Virulence plasmid-borne spvB and spvC genes can replace the 90-kilobase plasmid in conferring virulence to Salmonella enterica serovar Typhimurium in subcutaneously inoculated mice

Abstract

In a mouse model of systemic infection, the spv genes carried on the Salmonella enterica serovar Typhimurium virulence plasmid increase the replication rate of salmonellae in host cells of the reticuloendothelial system, most likely within macrophages. A nonpolar deletion in the spvB gene greatly decreased virulence but could not be complemented by spvB alone. However, a low-copy-number plasmid expressing spvBC from a constitutive lacUV5 promoter did complement the spvB deletion. By examining a series of spv mutations and cloned spv sequences, we deduced that spvB and spvC could be sufficient to confer plasmid-mediated virulence to S. enterica serovar Typhimurium. The spvBC-bearing plasmid was capable of replacing all of the spv genes, as well as the entire virulence plasmid, of serovar Typhimurium for causing systemic infection in BALB/c mice after subcutaneous, but not oral, inoculation.
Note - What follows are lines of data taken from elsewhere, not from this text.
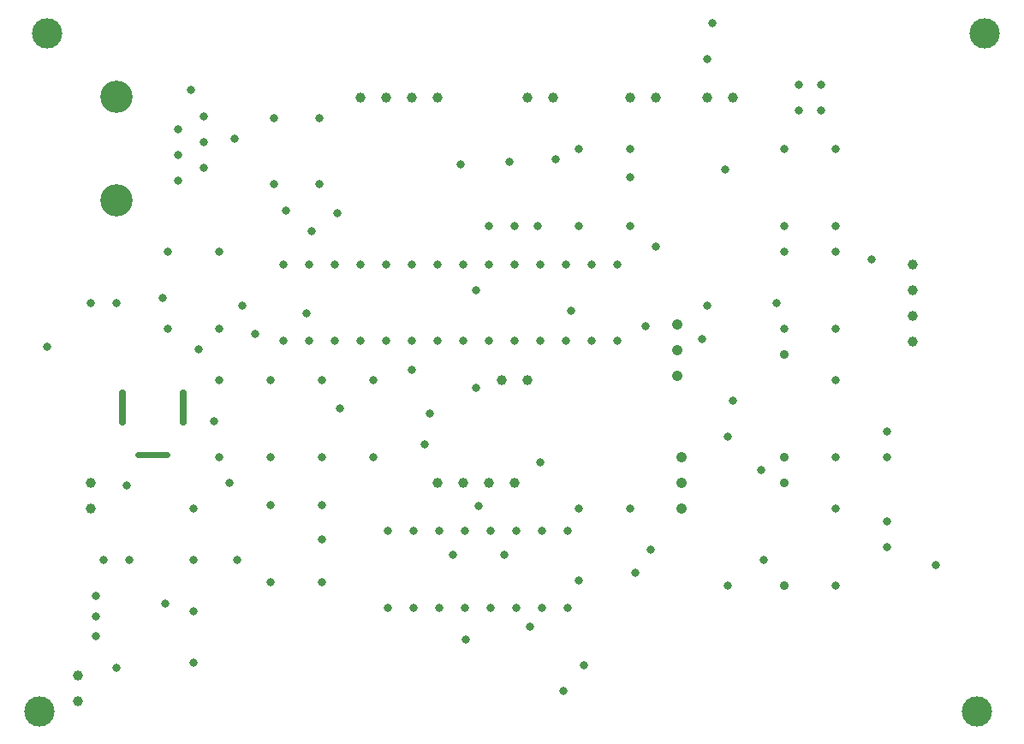
<source format=gbr>
G04 Generated by Ultiboard 14.2 *
%FSLAX34Y34*%
%MOMM*%

%ADD10C,0.0001*%
%ADD11C,1.0000*%
%ADD12C,0.8000*%
%ADD13C,0.9000*%
%ADD14C,1.0668*%
%ADD15R,0.1000X3.0000*%
%ADD16C,0.5000*%
%ADD17R,3.0000X0.1000*%
%ADD18C,3.2000*%
%ADD19C,3.0000*%


G04 ColorRGB 000000 for the following layer *
%LNDrill-Copper Top-Copper Bottom*%
%LPD*%
G54D11*
X63500Y38100D03*
X63500Y63500D03*
X76200Y254000D03*
X76200Y228600D03*
X444500Y254000D03*
X469900Y254000D03*
X495300Y254000D03*
X419100Y254000D03*
X508000Y355600D03*
X482600Y355600D03*
X889000Y444500D03*
X889000Y419100D03*
X889000Y393700D03*
X889000Y469900D03*
X685800Y635000D03*
X711200Y635000D03*
X368300Y635000D03*
X393700Y635000D03*
X419100Y635000D03*
X342900Y635000D03*
X533400Y635000D03*
X508000Y635000D03*
X635000Y635000D03*
X609600Y635000D03*
G54D12*
X543560Y48260D03*
X101600Y71120D03*
X81322Y141800D03*
X81322Y121850D03*
X81322Y101900D03*
X177800Y76200D03*
X177800Y127000D03*
X563880Y73660D03*
X447040Y99060D03*
X510540Y111760D03*
X370143Y206412D03*
X420943Y130212D03*
X395543Y130212D03*
X446343Y130212D03*
X497143Y130212D03*
X471743Y130212D03*
X522543Y130212D03*
X547943Y130212D03*
X522543Y206412D03*
X446343Y206412D03*
X420943Y206412D03*
X395543Y206412D03*
X497143Y206412D03*
X471743Y206412D03*
X547943Y206412D03*
X370143Y130212D03*
X149860Y134620D03*
X706120Y152400D03*
X177800Y177800D03*
X177800Y228600D03*
X254000Y155612D03*
X254000Y231812D03*
X304800Y231812D03*
X304800Y155612D03*
X558800Y157480D03*
X614680Y165100D03*
X812800Y228600D03*
X812800Y152400D03*
X911860Y172720D03*
X88900Y177800D03*
X114300Y177800D03*
X220980Y177800D03*
X434340Y182880D03*
X485140Y182880D03*
X629920Y187960D03*
X741680Y177800D03*
X863600Y190500D03*
X863600Y215900D03*
X304800Y198120D03*
X459740Y231140D03*
X111760Y251460D03*
X213360Y254000D03*
X739140Y266700D03*
X203200Y355600D03*
X203200Y279400D03*
X254000Y279400D03*
X254000Y355600D03*
X304800Y279400D03*
X304800Y355600D03*
X355600Y355600D03*
X355600Y279400D03*
X406400Y292100D03*
X520700Y274320D03*
X812800Y279400D03*
X812800Y355600D03*
X863600Y304800D03*
X863600Y279400D03*
X706120Y299720D03*
X198120Y314960D03*
X322580Y327660D03*
X411480Y322580D03*
X457200Y347980D03*
X711200Y335280D03*
X393700Y365760D03*
X33020Y388620D03*
X182880Y386080D03*
X152400Y406400D03*
X152400Y482600D03*
X203200Y482600D03*
X203200Y406400D03*
X238760Y401320D03*
X292100Y393800D03*
X317500Y393800D03*
X342900Y393800D03*
X368300Y393800D03*
X393700Y393800D03*
X419100Y393800D03*
X444500Y393800D03*
X469900Y393800D03*
X495300Y393800D03*
X520700Y393800D03*
X546100Y393800D03*
X571500Y393800D03*
X596900Y393800D03*
X266700Y469800D03*
X292100Y469800D03*
X317500Y469800D03*
X342900Y469800D03*
X368300Y469800D03*
X393700Y469800D03*
X419100Y469800D03*
X444500Y469800D03*
X469900Y469800D03*
X495300Y469800D03*
X520700Y469800D03*
X546100Y469800D03*
X571500Y469800D03*
X596900Y469800D03*
X266700Y393800D03*
X624840Y408940D03*
X680720Y396240D03*
X762000Y406400D03*
X762000Y482600D03*
X812800Y406400D03*
X812800Y482600D03*
X101600Y431800D03*
X76200Y431800D03*
X226060Y429260D03*
X289560Y421640D03*
X551180Y424180D03*
X685800Y429260D03*
X754380Y431800D03*
X147320Y436880D03*
X457200Y444500D03*
X635000Y487680D03*
X848360Y474980D03*
X294640Y502920D03*
X469900Y508000D03*
X495300Y508000D03*
X518160Y508000D03*
X558800Y584200D03*
X558800Y508000D03*
X609600Y584200D03*
X609600Y508000D03*
X762000Y508000D03*
X762000Y584200D03*
X812800Y584200D03*
X812800Y508000D03*
X187960Y565150D03*
X187960Y590550D03*
X162560Y552450D03*
X162560Y577850D03*
X162560Y603250D03*
X187960Y615950D03*
X269240Y523240D03*
X320040Y520700D03*
X257387Y614680D03*
X257387Y549487D03*
X302260Y614680D03*
X302260Y549487D03*
X441960Y568960D03*
X490220Y571500D03*
X609600Y556260D03*
X703580Y563880D03*
X535940Y574040D03*
X218440Y594360D03*
X798450Y622300D03*
X776350Y622300D03*
X776350Y647700D03*
X798450Y647700D03*
X175260Y642620D03*
X685800Y673100D03*
X690880Y708660D03*
X609600Y228600D03*
X558800Y228600D03*
G54D13*
X762000Y152400D03*
X762000Y254000D03*
X762000Y381000D03*
X762000Y279400D03*
G54D14*
X660400Y279400D03*
X660400Y228600D03*
X660400Y254000D03*
X656325Y410475D03*
X656325Y359675D03*
X656325Y385075D03*
G54D15*
X107400Y327980D03*
X167400Y327980D03*
G54D16*
X106900Y312980D02*
X107900Y312980D01*
X107900Y342980D01*
X106900Y342980D01*
X106900Y312980D01*D02*
X166900Y312980D02*
X167900Y312980D01*
X167900Y342980D01*
X166900Y342980D01*
X166900Y312980D01*D02*
X122400Y280480D02*
X152400Y280480D01*
X152400Y281480D01*
X122400Y281480D01*
X122400Y280480D01*D02*
G54D17*
X137400Y280980D03*
G54D18*
X101665Y533465D03*
X101674Y635382D03*
G54D19*
X33020Y698500D03*
X952500Y27940D03*
X25400Y27940D03*
X960120Y698500D03*

M02*

</source>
A point mutation in the spvBC plasmid preventing translation but not transcription of spvC eliminated the ability of the plasmid to confer virulence. Therefore, it appears that both spvB and spvC encode the principal effector factors for Spv- and plasmid-mediated virulence of serovar Typhimurium.

FIG. 1

Physical and genetic maps of virulence plasmid sequences and recombinant plasmids used in this study. The top line depicts the insert of pGTR061, which carries spvRABCD, whose open reading frames are indicated by arrows with the direction of transcription shown. Restriction sites indicated below pGTR061 are as follows: B, BamHI; C, ClaI; E, EcoRI; M, MscI; P, PstI; and S, StuI. Note that pGTR061 extends to the XhoI site on the right. The rightmost BamHI site is indicated for reference to plasmids depicted below. The extent of the ΔspvB30 deletion and the location of the spvC22::Tn5 insertion are shown. The ClaI insert of pGTR040 corresponds to the Δspv::tet deletion of UF110. The arrows next to the insertion sequences of each clone indicate the direction of transcription of the promoters of the respective vectors. For pGTR333, pGTR337, and pGTR338, the broken line indicates that the EcoRI-PstI fragment carrying the spvA promoter has been juxtaposed to the spvB open reading frame by the PstI deletion. Details of plasmid construction are presented in Table 1.

FIG. 2

Recombinant spvBC complements Δspv::tet after s.c. inoculation of mice. Mice were inoculated s.c. with wild-type strain χ3306 and Δspv::tet strain UF110 containing either spvBC-bearing pGTR356 or the vector pMW119. Four days later, spleens were removed, homogenized, and plated to enumerate CFU. P values are for the mean paired difference (MPD) being greater than 0. Error bars represent standard deviations. n = 5 (for all groups).

FIG. 3

Recombinant spvBC complements virulence plasmid-cured serovar Typhimurium after s.c. inoculation of mice. Mice were inoculated s.c. with wild-type strain χ3306 or virulence plasmid-cured strain χ3337 containing spvBC-bearing pGTR356, spvRABCD-bearing pGTR061, or no plasmid. Four days later, spleens were removed, homogenized, and plated to enumerate CFU. P values are for χ3337(pGTR356) being different from the other strains. Additionally, χ3456 and χ3337(pGTR061) were each significantly greater than χ3337 (P < 0.0001), and χ3337(pGTR061) was significantly greater than χ3456 (P < 0.02). Error bars represent standard deviations. n = 5 (for all groups).

FIG. 4

spvC is required for virulence conferred by spvBC-bearing pGTR356. Mice were inoculated s.c. with 10⁵ CFU of either wild-type χ3306, virulence plasmid-cured χ3337, χ3337(pGTR356), or χ3337(pGTR357). Six days later, spleens were removed, homogenized, and plated to enumerate CFU. The spvC mutation of pGTR357(∗) significantly decreased infection, compared with spvBC-bearing pGTR356 (P < 0.01). N.S., χ3306 was not significantly different from χ3337(pGTR356) (P > 0.3). Error bars represent standard deviations. n = 5 (for all groups).